The Council’s guidance document also states that all account-data related operations are to be managed by a validated provider. In addition, the document states that point-to-point encryption providers are required to give merchants an instruction manual outlining their obligations and controls.
PCI point-to-point encryption failure
The PCI Council also added a new merchant obligation in the event a point-to-point encryption device fails. If the merchant continues to accept credit card payments, it must follow a specific “opt-out” process with the encryption provider, informing the provider that the merchant chooses to process transactions without point-to-point encryption protection.

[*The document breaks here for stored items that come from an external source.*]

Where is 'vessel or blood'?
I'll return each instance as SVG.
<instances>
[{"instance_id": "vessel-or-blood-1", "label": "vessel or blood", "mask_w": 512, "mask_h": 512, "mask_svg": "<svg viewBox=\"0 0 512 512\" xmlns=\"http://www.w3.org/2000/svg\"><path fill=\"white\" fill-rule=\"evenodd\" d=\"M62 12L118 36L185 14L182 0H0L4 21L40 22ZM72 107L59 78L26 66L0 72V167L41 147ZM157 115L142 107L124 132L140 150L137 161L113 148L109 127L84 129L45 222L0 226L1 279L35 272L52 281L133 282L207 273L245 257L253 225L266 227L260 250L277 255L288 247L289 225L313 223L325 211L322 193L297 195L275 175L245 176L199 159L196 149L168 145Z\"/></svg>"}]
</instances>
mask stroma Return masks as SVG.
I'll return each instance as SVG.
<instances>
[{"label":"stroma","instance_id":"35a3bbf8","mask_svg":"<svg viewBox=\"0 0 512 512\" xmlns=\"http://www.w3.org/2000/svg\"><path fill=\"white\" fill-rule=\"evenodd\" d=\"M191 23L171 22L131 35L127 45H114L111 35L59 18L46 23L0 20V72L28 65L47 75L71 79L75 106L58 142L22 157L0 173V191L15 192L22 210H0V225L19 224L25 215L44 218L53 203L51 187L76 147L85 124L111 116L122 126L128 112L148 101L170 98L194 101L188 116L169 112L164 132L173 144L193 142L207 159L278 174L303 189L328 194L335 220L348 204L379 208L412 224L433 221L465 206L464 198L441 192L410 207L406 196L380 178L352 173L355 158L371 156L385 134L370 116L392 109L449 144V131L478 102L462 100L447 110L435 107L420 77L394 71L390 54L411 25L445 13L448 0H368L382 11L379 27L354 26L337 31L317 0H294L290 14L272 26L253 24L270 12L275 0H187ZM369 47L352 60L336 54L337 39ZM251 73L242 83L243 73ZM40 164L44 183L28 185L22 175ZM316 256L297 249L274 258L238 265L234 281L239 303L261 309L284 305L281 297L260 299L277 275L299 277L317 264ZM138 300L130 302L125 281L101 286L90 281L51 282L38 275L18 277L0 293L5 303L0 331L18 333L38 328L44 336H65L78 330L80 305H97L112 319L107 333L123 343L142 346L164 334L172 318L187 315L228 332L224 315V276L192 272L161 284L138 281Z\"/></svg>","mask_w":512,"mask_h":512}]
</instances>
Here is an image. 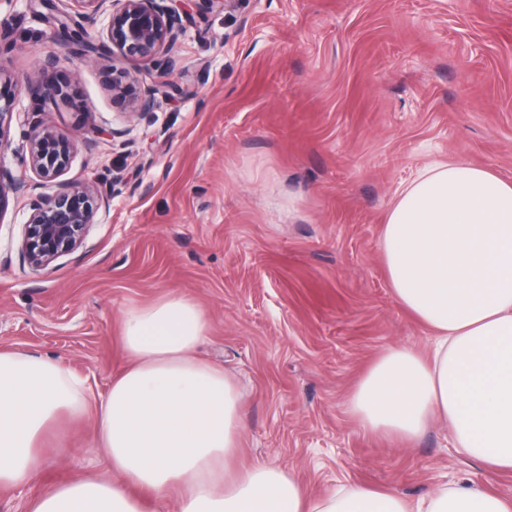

Leach said the process gives the merchant flexibility in the event of equipment failure. For example, a retailer may have hundreds of customers lined up and could decide to process them despite the lack of encryption.
“The opt-out is to recognize that there might be technical hiccups that happen,” Leach said. “The solution provider providing the key encryption has to be aware that this change and circumvention of the process is occurring, so the flexibility is put into the standard because of the technical fallback that might happen.
PCI point-to-point encryption: Short history, slow adoption
The PCI Council issued the first version of its point-to-point encryption documentation in September 2011, indicating that a properly implemented system can reduce the scope of a PCI DSS assessment. The council previously called encryption technology too immature. It hopes its latest guidance will give merchants and encryption providers a way to evaluate equipment and ensure they meet minimum security requirements, meeting the spirit of PCI DSS. The devices must be properly segmented from the rest of the network and data must be encrypted from the time credit card data is captured to its transmission to a processor and bank systems.
Adoption of the technology has been slow, said Mark Akins, a QSA and CEO of Coral Springs, Fla.-based compliance assessment consultancy 1st Secure IT. He said Tier 1 organizations that require a QSA PCI assessment have already made substantial investments in security to meet PCI DSS and are not yet ripping out and replacing their payment terminals to support point-to-point encryption. Most large merchants, Akins said, wait until the end of an equipment cycle before investing in new systems.
“I think point-to-point encryption is a good thing; it takes a lot of requirements off of the merchant,” Akins said. “It’s not bleeding-edge technology, but it is cutting-edge technology and until it becomes more mainstream, I don’t think we’re going to see too many people seeking QSAs trained to assess it.”
Other merchants rely on service providers to process credit cards, Akins said. Adoption of tokenization technology to eliminate credit card data is being driven by service providers as a Software as a Service (SaaS) option for their customers, he said.
Security Curve’s Kelley said small and midsize businesses with fewer payment terminals will likely be among the first to use point-to-point encryption devices to secure payment data. Smaller merchants have a small, if any, IT staff, and will rely on their acquirer, their payment processors and the encryption provider for assistance and guidance, Kelley said.
The new point-to-point encryption validation program will rely heavily on other PCI standards. Devices must meet the PIN Transaction Security (PTS) requirements. Cryptographic-key operations for both encryption and decryption environments use key-management practices derived from the PTS PIN Security Standard, according to the document. Applications on the devices must meet requirements derived from the Payment Application Data Security Standard (PA-DSS). And finally the decryption environment must be PCI DSS compliant.